Worried about what happens to your kids’ faith when away at college? My youngest is back in school and I’m not fretting about his spiritual growth even if he is on an “anything goes” sort of campus that forgot its church affiliation years ago.
First of all, there’s always exam time. Face the experience of a really grueling final in something like orgo chemistry—for me it was economics—and you’ll discover prayer. Real fast.
I’m not completely joking. I was a confirmed atheist when I arrived on campus at one of those big Eastern Ivy League institutions. I left an intellectually curious, passionate Christian. What happened? Was it the dorm-room Bible studies? Was it my evangelical, physics major roommate? Was it the non-mandatory chapel services? Nope.
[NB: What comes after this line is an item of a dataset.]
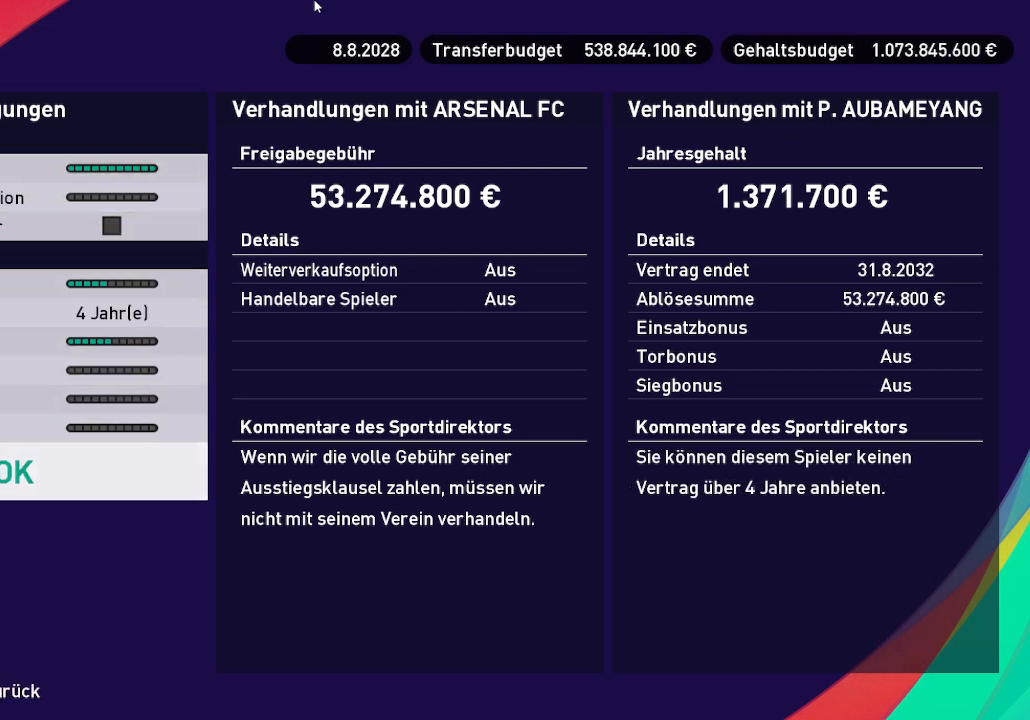
{"buttons": ["DPAD_RIGHT"], "left_stick": "center", "right_stick": "center", "events": [[167, "A", "up"], [467, "DPAD_RIGHT", "down"]]}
It was Dante and Shakespeare and Chaucer and maybe some Dostoyevsky. It was having professors—subversive Christians perhaps—who made me look at what great writers were saying. It was a lecture on the medieval cathedral. It was singing Bach’s St. Matthew Passion. It was reading the poetry of the King James Bible—I’m still a sucker for it.
I was interested to read an article by Paul Raushenbush, the current dean of religious life at my alma mater, Princeton, where he talks about the influence of a pluralistic campus on a student’s spiritual life. Sure, I remember going to my first Seder in college or hearing a friend, challenged on why he went to church, exclaim, “Actually I was born and raised a Hindu.” All those late-night gab sessions about what people believed made a difference, but even without them, God still crept onto the syllabus.
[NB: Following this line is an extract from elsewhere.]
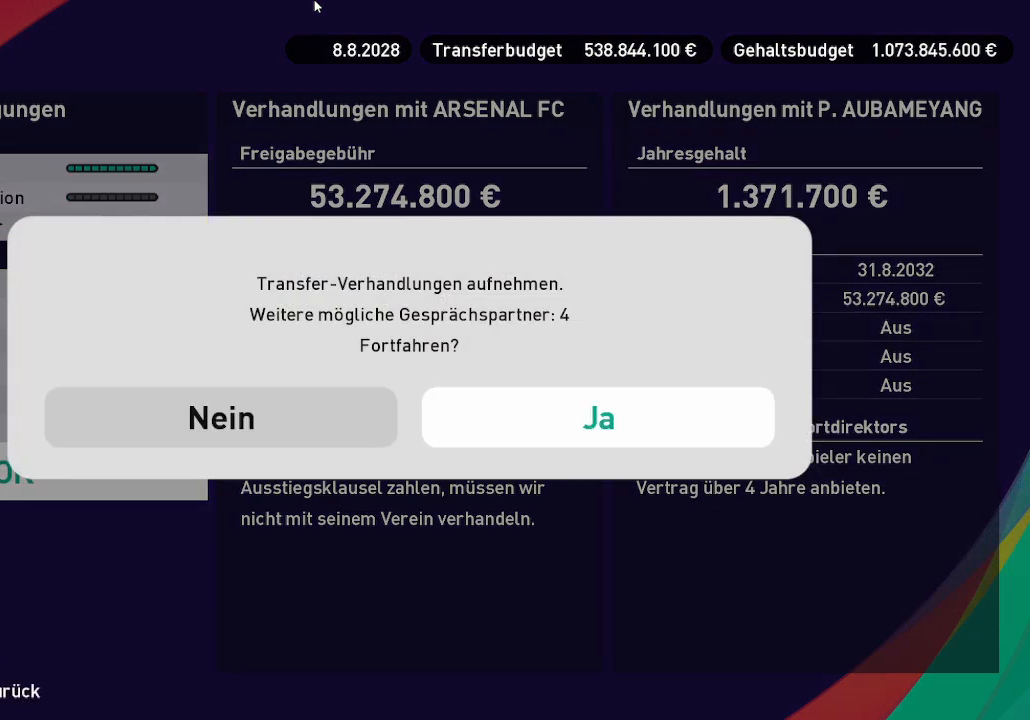
{"buttons": [], "left_stick": "center", "right_stick": "center", "events": [[133, "A", "down"], [133, "DPAD_RIGHT", "up"], [300, "A", "up"]]}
Not so long ago, my agnostic son called me with great enthusiasm. “Dad, we were reading the Gospel of Mark and I realized the whole point of faith is that you have to accept some things on faith.”
“Yeah, that’s right,” I said.
And why was he reading Mark? For a history class.
Let the kids learn. They’ll find faith. It might be a prayer during a test (by some miracle I passed Econ 101). But in a good liberal arts education, faith drops in. God has a way of showing up in the curriculum.